Items from a dataset:
BEGIN

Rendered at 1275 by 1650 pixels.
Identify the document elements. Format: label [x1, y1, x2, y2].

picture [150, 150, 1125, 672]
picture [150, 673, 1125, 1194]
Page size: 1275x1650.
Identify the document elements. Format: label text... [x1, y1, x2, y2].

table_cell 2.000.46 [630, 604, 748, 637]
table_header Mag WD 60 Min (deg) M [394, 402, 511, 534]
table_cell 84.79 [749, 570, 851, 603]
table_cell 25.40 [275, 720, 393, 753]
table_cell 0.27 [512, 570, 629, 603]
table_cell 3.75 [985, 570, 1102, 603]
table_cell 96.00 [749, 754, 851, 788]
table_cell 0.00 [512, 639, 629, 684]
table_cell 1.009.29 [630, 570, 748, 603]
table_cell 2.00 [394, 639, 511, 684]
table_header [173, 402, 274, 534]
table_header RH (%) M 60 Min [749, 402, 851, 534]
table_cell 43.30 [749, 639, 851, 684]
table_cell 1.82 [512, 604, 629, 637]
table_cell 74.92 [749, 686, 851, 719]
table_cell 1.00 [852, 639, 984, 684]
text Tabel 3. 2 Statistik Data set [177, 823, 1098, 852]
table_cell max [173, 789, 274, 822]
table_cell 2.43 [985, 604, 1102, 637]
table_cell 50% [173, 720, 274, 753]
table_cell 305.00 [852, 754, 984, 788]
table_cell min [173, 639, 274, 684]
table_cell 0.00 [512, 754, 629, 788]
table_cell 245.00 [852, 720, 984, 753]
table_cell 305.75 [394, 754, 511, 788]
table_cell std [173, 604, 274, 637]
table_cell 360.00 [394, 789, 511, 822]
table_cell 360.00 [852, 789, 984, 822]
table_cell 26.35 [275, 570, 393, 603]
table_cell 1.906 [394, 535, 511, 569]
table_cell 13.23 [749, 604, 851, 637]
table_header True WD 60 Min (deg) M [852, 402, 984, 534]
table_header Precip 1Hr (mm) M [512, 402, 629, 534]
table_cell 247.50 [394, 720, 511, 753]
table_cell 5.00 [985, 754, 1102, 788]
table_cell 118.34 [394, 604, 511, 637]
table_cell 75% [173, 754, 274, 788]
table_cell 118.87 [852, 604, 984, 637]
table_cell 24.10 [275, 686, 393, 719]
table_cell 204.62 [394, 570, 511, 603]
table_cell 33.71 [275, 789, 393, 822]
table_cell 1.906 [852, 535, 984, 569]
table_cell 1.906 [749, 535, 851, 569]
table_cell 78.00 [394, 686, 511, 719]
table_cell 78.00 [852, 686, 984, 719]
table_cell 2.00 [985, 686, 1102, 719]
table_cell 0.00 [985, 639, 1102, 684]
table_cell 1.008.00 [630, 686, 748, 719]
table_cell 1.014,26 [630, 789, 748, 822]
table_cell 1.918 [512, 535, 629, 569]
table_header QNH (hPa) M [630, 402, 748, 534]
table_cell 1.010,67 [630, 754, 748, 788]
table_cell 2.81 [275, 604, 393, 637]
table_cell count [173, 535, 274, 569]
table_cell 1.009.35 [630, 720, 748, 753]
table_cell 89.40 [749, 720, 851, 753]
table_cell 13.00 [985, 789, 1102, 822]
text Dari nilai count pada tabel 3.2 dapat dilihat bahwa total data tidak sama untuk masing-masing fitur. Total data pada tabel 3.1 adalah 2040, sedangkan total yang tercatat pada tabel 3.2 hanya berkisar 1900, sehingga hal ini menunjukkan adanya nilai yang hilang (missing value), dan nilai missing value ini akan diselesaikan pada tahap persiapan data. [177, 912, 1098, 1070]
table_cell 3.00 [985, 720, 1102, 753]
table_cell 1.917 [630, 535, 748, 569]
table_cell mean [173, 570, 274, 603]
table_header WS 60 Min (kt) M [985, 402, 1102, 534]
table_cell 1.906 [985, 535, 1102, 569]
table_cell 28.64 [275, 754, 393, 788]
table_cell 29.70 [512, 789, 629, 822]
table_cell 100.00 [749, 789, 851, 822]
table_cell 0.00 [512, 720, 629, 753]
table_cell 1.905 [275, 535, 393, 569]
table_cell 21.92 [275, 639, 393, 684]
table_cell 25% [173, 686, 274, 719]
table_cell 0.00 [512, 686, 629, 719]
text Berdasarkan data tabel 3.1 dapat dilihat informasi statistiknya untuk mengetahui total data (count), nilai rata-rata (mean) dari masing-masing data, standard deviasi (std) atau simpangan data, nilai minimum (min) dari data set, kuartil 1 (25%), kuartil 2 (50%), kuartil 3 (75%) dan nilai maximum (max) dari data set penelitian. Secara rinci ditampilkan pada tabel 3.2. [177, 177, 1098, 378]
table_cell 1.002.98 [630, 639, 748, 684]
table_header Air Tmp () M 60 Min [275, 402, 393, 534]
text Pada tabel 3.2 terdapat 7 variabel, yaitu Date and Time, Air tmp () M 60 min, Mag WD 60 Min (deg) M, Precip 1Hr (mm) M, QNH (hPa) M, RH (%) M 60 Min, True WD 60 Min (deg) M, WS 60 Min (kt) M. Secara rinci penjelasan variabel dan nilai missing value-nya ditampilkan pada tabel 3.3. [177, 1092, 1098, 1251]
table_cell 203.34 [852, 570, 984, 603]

END

| Your goal |
Please transcribe every entry above exactly as it appears.

| Exercise output |
Rendered at 1275 by 1650 pixels.
Identify the document elements. Format: label [x1, y1, x2, y2].

picture [150, 150, 1125, 672]
picture [150, 673, 1125, 1194]
Page size: 1275x1650.
Identify the document elements. Format: label text... [x1, y1, x2, y2].

table_cell 2.000.46 [630, 604, 748, 637]
table_header Mag WD 60 Min (deg) M [394, 402, 511, 534]
table_cell 84.79 [749, 570, 851, 603]
table_cell 25.40 [275, 720, 393, 753]
table_cell 0.27 [512, 570, 629, 603]
table_cell 3.75 [985, 570, 1102, 603]
table_cell 96.00 [749, 754, 851, 788]
table_cell 0.00 [512, 639, 629, 684]
table_cell 1.009.29 [630, 570, 748, 603]
table_cell 2.00 [394, 639, 511, 684]
table_header [173, 402, 274, 534]
table_header RH (%) M 60 Min [749, 402, 851, 534]
table_cell 43.30 [749, 639, 851, 684]
table_cell 1.82 [512, 604, 629, 637]
table_cell 74.92 [749, 686, 851, 719]
table_cell 1.00 [852, 639, 984, 684]
text Tabel 3. 2 Statistik Data set [177, 823, 1098, 852]
table_cell max [173, 789, 274, 822]
table_cell 2.43 [985, 604, 1102, 637]
table_cell 50% [173, 720, 274, 753]
table_cell 305.00 [852, 754, 984, 788]
table_cell min [173, 639, 274, 684]
table_cell 0.00 [512, 754, 629, 788]
table_cell 245.00 [852, 720, 984, 753]
table_cell 305.75 [394, 754, 511, 788]
table_cell std [173, 604, 274, 637]
table_cell 360.00 [394, 789, 511, 822]
table_cell 360.00 [852, 789, 984, 822]
table_cell 26.35 [275, 570, 393, 603]
table_cell 1.906 [394, 535, 511, 569]
table_cell 13.23 [749, 604, 851, 637]
table_header True WD 60 Min (deg) M [852, 402, 984, 534]
table_header Precip 1Hr (mm) M [512, 402, 629, 534]
table_cell 247.50 [394, 720, 511, 753]
table_cell 5.00 [985, 754, 1102, 788]
table_cell 118.34 [394, 604, 511, 637]
table_cell 75% [173, 754, 274, 788]
table_cell 118.87 [852, 604, 984, 637]
table_cell 24.10 [275, 686, 393, 719]
table_cell 204.62 [394, 570, 511, 603]
table_cell 33.71 [275, 789, 393, 822]
table_cell 1.906 [852, 535, 984, 569]
table_cell 1.906 [749, 535, 851, 569]
table_cell 78.00 [394, 686, 511, 719]
table_cell 78.00 [852, 686, 984, 719]
table_cell 2.00 [985, 686, 1102, 719]
table_cell 0.00 [985, 639, 1102, 684]
table_cell 1.008.00 [630, 686, 748, 719]
table_cell 1.014,26 [630, 789, 748, 822]
table_cell 1.918 [512, 535, 629, 569]
table_header QNH (hPa) M [630, 402, 748, 534]
table_cell 1.010,67 [630, 754, 748, 788]
table_cell 2.81 [275, 604, 393, 637]
table_cell count [173, 535, 274, 569]
table_cell 1.009.35 [630, 720, 748, 753]
table_cell 89.40 [749, 720, 851, 753]
table_cell 13.00 [985, 789, 1102, 822]
text Dari nilai count pada tabel 3.2 dapat dilihat bahwa total data tidak sama untuk masing-masing fitur. Total data pada tabel 3.1 adalah 2040, sedangkan total yang tercatat pada tabel 3.2 hanya berkisar 1900, sehingga hal ini menunjukkan adanya nilai yang hilang (missing value), dan nilai missing value ini akan diselesaikan pada tahap persiapan data. [177, 912, 1098, 1070]
table_cell 3.00 [985, 720, 1102, 753]
table_cell 1.917 [630, 535, 748, 569]
table_cell mean [173, 570, 274, 603]
table_header WS 60 Min (kt) M [985, 402, 1102, 534]
table_cell 1.906 [985, 535, 1102, 569]
table_cell 28.64 [275, 754, 393, 788]
table_cell 29.70 [512, 789, 629, 822]
table_cell 100.00 [749, 789, 851, 822]
table_cell 0.00 [512, 720, 629, 753]
table_cell 1.905 [275, 535, 393, 569]
table_cell 21.92 [275, 639, 393, 684]
table_cell 25% [173, 686, 274, 719]
table_cell 0.00 [512, 686, 629, 719]
text Berdasarkan data tabel 3.1 dapat dilihat informasi statistiknya untuk mengetahui total data (count), nilai rata-rata (mean) dari masing-masing data, standard deviasi (std) atau simpangan data, nilai minimum (min) dari data set, kuartil 1 (25%), kuartil 2 (50%), kuartil 3 (75%) dan nilai maximum (max) dari data set penelitian. Secara rinci ditampilkan pada tabel 3.2. [177, 177, 1098, 378]
table_cell 1.002.98 [630, 639, 748, 684]
table_header Air Tmp () M 60 Min [275, 402, 393, 534]
text Pada tabel 3.2 terdapat 7 variabel, yaitu Date and Time, Air tmp () M 60 min, Mag WD 60 Min (deg) M, Precip 1Hr (mm) M, QNH (hPa) M, RH (%) M 60 Min, True WD 60 Min (deg) M, WS 60 Min (kt) M. Secara rinci penjelasan variabel dan nilai missing value-nya ditampilkan pada tabel 3.3. [177, 1092, 1098, 1251]
table_cell 203.34 [852, 570, 984, 603]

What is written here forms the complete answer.